Sheena lets out an unladylike snort. "Not buying it."
"It's true," I protest. "Stelios had to help me with it, so he, um, placed me on the cunt-er—-"
Everyone gapes at me, and it takes me a moment to realize what I've just said.
"I mean counter," I hastily correct myself, but it's already too late.
Grrr!
Stelios is still grinning when we're finally at our table while I'm still too busy of thinking of ways to kill myself for my Freudian slip.
"Stop beating yourself up, glikiá mou. It's natural for married couples to have fun on the cunt-er—-"
"Ha. Ha. Ha." I'm about to tell him it's also fun for husbands to sleep in the couch when my phone makes a beep as a new text message comes in.
Oh shit.
Stelios immediately sobers up when he catches the expression of dismay on my face. "What is it?"
"Have you ever heard of Strakh Inc.?"I ask anxiously.
"I have, yes."
"I've been warning Theía about them since day one, but she just doesn't listen, and now this!" I hand over my phone so he can read the text himself. "She's meeting with one of them! They'll never understand someone like my Theía. They're going to kill her—-"
"They won't."
"They will," I argue back.
"No, glikiá mou. I promise you they will not."

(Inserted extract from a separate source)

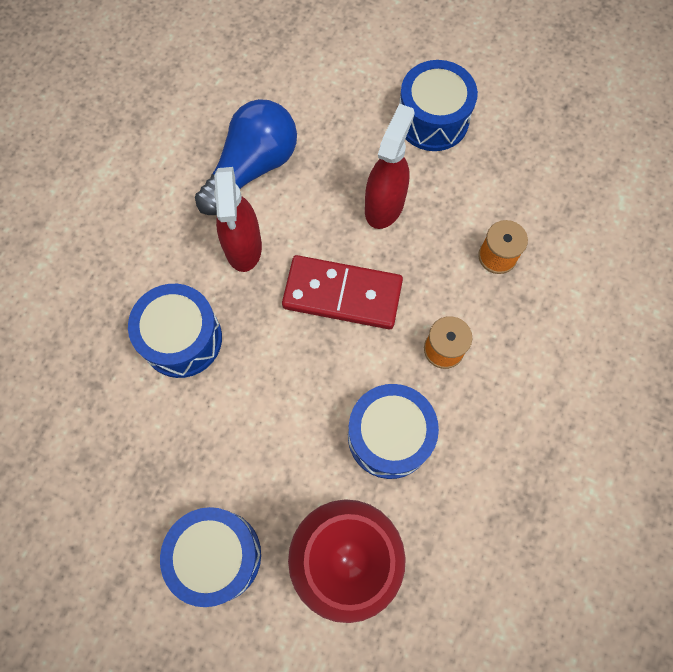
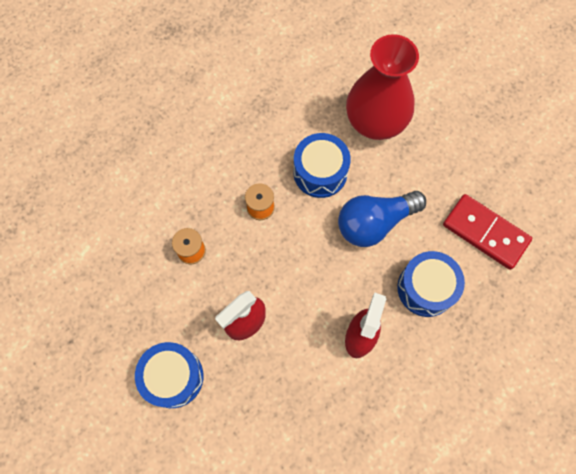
camera: 155 degrees left, 0 degrees up
blue drum [160,507,261,607] -> none
blue light bulb [195,99,297,215] -> blue light bulb moved to [338,191,426,247]
red domino [282,255,403,329] -> red domino moved to [443,194,532,270]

"Please don't tell me you're like everyone else? Contrary to what most other people think, I honestly think Strakh Inc. is just made up of rich old freaks—-"
"Bailey?"
His gentle tone has me blinking in surprise. "What?"
"Just take my word on this. Strakh Inc. isn't as bad as you think—-"
"But how can you sound so sure of that?"
"Because one of those rich old freaks you mentioned—-" Stelios' expression turns wry. "—-is me."